[Opening The data section]
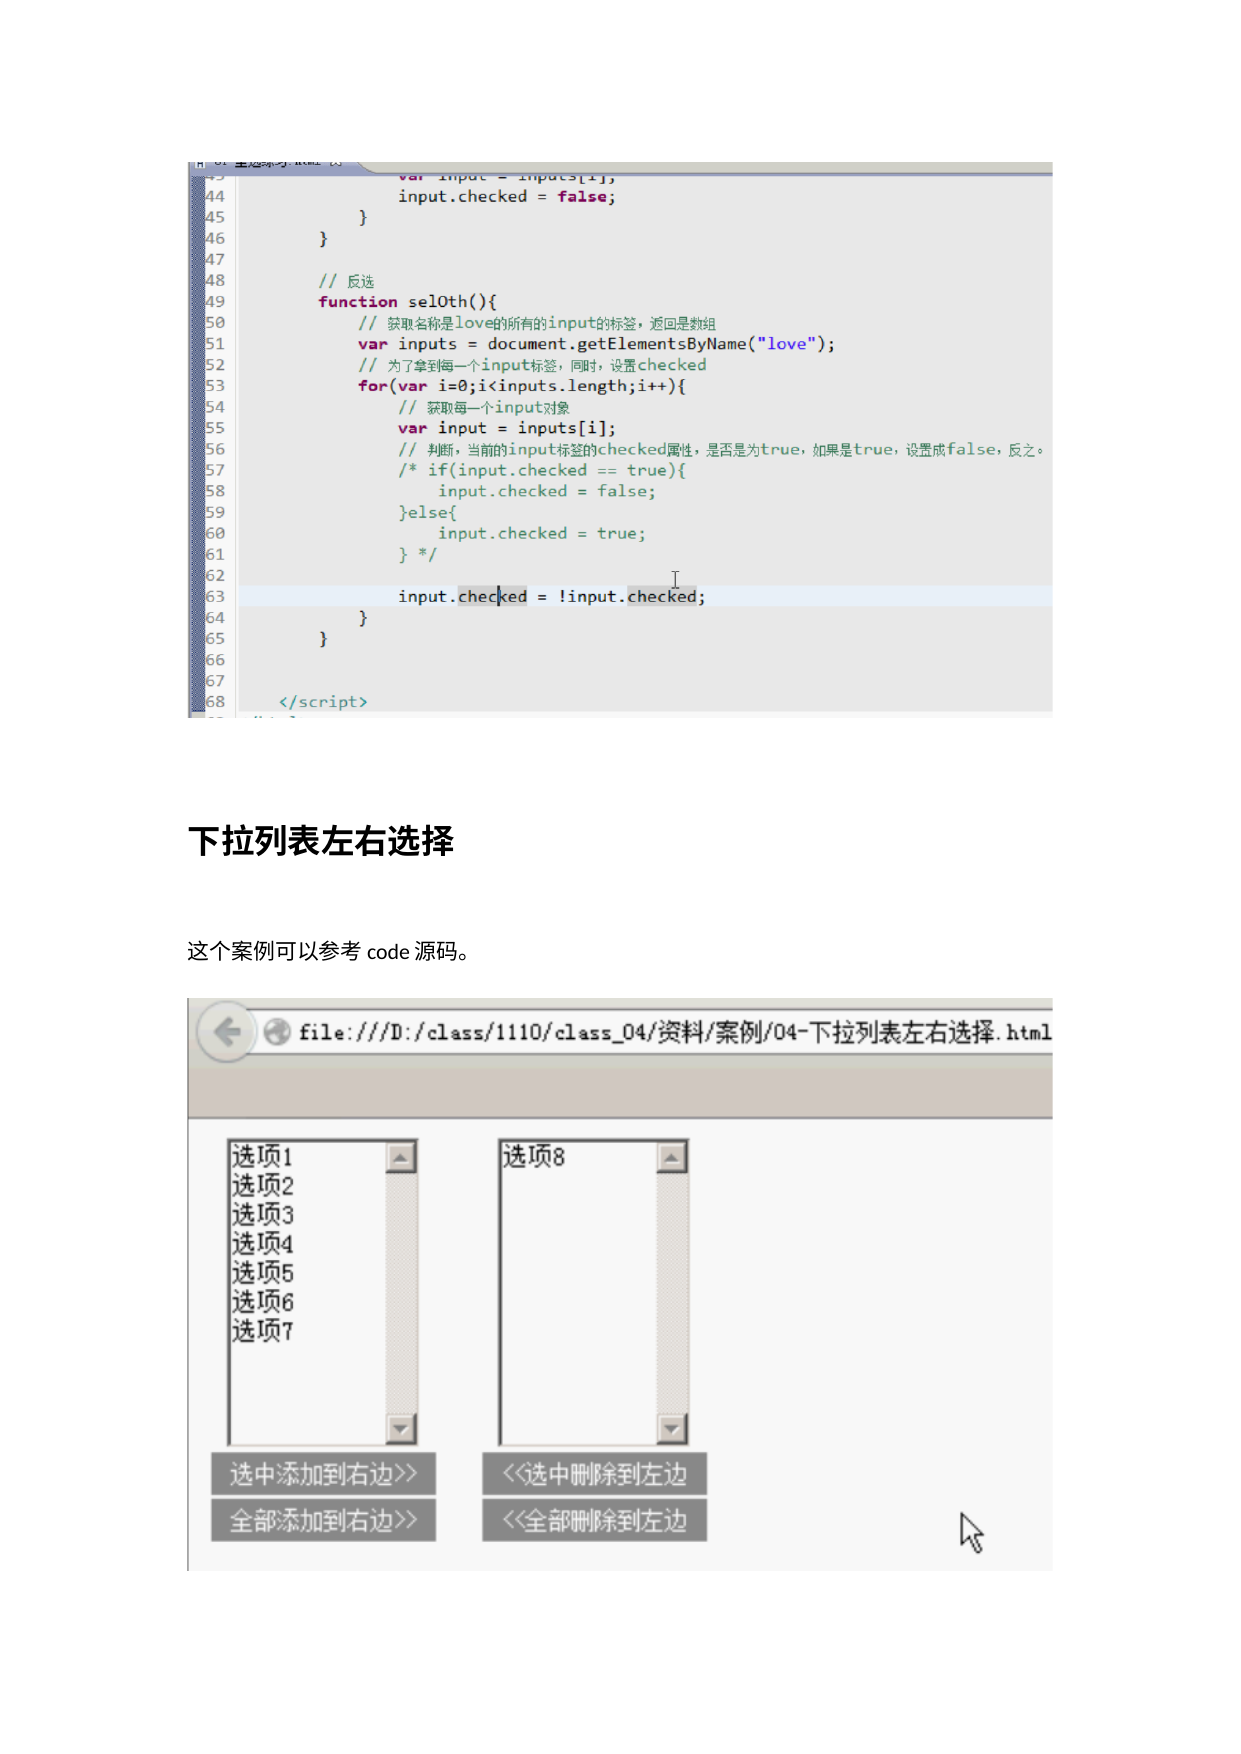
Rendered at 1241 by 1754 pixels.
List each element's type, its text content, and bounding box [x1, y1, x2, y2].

text 这个案例可以参考code源码。 [187, 934, 1053, 966]
picture [187, 162, 1053, 718]
subtitle 下拉列表左右选择 [187, 807, 1053, 872]
picture [187, 998, 1053, 1571]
[Closing The data section]
Task – Without the pictures, reproduce the entries exactly.

Response –
Rendered at 1241 by 1754 pixels.
List each element's type, its text content, and bounding box [x1, y1, x2, y2].

text 这个案例可以参考code源码。 [187, 934, 1053, 966]
picture [187, 162, 1053, 718]
subtitle 下拉列表左右选择 [187, 807, 1053, 872]
picture [187, 998, 1053, 1571]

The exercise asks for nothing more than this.